The bar for “obviousness” in patent claims was lowered when the Court upheld Verizon’s overly broad patents. This stifles innovation and goes against “the progress of science”, a priority declared by the Constitution. Consequently, competition in the industry is undermined, as smaller players are unable to invent around unduly broad patents.
It appears that the US patent system is perhaps inadvertently, backing up the big boys, like Verizon, who have the resources to engage in stockpiling, a weapon used against competitors with the aim of monopolizing the market. The Court’s over-eager approach in protecting patents is a slippery slope. The Court must be cautious in preventing big players from exploiting the system to their advantage.

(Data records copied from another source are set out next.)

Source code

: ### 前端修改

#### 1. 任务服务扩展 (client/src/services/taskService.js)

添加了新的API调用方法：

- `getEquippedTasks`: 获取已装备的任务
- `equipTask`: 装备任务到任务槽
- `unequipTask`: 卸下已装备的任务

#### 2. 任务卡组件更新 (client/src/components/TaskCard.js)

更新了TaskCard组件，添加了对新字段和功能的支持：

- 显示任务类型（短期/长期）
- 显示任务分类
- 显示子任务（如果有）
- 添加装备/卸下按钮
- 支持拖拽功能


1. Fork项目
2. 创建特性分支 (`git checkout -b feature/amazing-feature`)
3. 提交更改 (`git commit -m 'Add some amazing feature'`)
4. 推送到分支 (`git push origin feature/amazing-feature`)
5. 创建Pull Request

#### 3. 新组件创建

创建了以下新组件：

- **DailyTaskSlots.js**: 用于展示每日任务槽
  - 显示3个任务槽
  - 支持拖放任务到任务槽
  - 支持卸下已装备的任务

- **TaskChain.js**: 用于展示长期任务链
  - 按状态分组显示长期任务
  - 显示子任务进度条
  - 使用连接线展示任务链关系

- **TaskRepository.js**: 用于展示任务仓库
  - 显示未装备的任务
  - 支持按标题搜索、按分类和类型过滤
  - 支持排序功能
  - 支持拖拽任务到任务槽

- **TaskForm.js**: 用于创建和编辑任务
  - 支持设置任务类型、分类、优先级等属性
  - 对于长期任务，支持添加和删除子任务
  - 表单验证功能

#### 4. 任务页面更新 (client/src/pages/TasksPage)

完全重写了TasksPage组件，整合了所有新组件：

To maintain rights to a patent, its holder is required to “actively defend” the patent. Already, this tips the scale in favour of companies with deep pockets. Vonage appears to be the ideal “victim”, having no previous patents and limited resources compared to Verizon. “Nuclear stockpiling” is a defence against potential infringements but it is also uneconomical. Perhaps a solution is to revert to the decision in Microsoft v AT&T, where software was declared not to be eligible for patent protection.
Ultimately, with fewer choices in the market, it is the public who suffers. In an on-going patent war, a “middle ground” approach, as suggested by Judge Dyk is difficult to achieve without first reforming the patent system.